◆ Exercise brief: Please copy out the rows below, replacing "white backdrop" with "gray backdrop" everywhere it occurs and leaving everything else unchanged.

(Dataset records)
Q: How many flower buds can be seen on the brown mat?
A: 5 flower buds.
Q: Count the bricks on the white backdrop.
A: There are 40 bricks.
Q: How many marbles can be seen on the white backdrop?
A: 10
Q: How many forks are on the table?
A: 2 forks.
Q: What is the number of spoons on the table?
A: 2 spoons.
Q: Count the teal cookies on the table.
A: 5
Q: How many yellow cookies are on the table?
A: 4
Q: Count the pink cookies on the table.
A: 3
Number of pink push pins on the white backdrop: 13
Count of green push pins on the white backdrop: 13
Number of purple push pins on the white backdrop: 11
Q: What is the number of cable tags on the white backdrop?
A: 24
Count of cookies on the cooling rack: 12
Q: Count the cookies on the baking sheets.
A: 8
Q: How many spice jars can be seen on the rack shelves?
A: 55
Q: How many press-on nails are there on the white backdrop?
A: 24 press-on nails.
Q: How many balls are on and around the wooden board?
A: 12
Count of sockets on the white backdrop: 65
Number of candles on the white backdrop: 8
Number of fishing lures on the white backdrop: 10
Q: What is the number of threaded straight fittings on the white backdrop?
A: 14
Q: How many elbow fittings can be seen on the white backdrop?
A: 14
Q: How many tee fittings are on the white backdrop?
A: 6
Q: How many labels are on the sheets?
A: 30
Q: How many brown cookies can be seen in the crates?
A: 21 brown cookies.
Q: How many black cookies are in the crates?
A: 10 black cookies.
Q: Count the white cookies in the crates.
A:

◆ Result for this exercise:
Q: How many flower buds can be seen on the brown mat?
A: 5 flower buds.
Q: Count the bricks on the gray backdrop.
A: There are 40 bricks.
Q: How many marbles can be seen on the gray backdrop?
A: 10
Q: How many forks are on the table?
A: 2 forks.
Q: What is the number of spoons on the table?
A: 2 spoons.
Q: Count the teal cookies on the table.
A: 5
Q: How many yellow cookies are on the table?
A: 4
Q: Count the pink cookies on the table.
A: 3
Number of pink push pins on the gray backdrop: 13
Count of green push pins on the gray backdrop: 13
Number of purple push pins on the gray backdrop: 11
Q: What is the number of cable tags on the gray backdrop?
A: 24
Count of cookies on the cooling rack: 12
Q: Count the cookies on the baking sheets.
A: 8
Q: How many spice jars can be seen on the rack shelves?
A: 55
Q: How many press-on nails are there on the gray backdrop?
A: 24 press-on nails.
Q: How many balls are on and around the wooden board?
A: 12
Count of sockets on the gray backdrop: 65
Number of candles on the gray backdrop: 8
Number of fishing lures on the gray backdrop: 10
Q: What is the number of threaded straight fittings on the gray backdrop?
A: 14
Q: How many elbow fittings can be seen on the gray backdrop?
A: 14
Q: How many tee fittings are on the gray backdrop?
A: 6
Q: How many labels are on the sheets?
A: 30
Q: How many brown cookies can be seen in the crates?
A: 21 brown cookies.
Q: How many black cookies are in the crates?
A: 10 black cookies.
Q: Count the white cookies in the crates.
A:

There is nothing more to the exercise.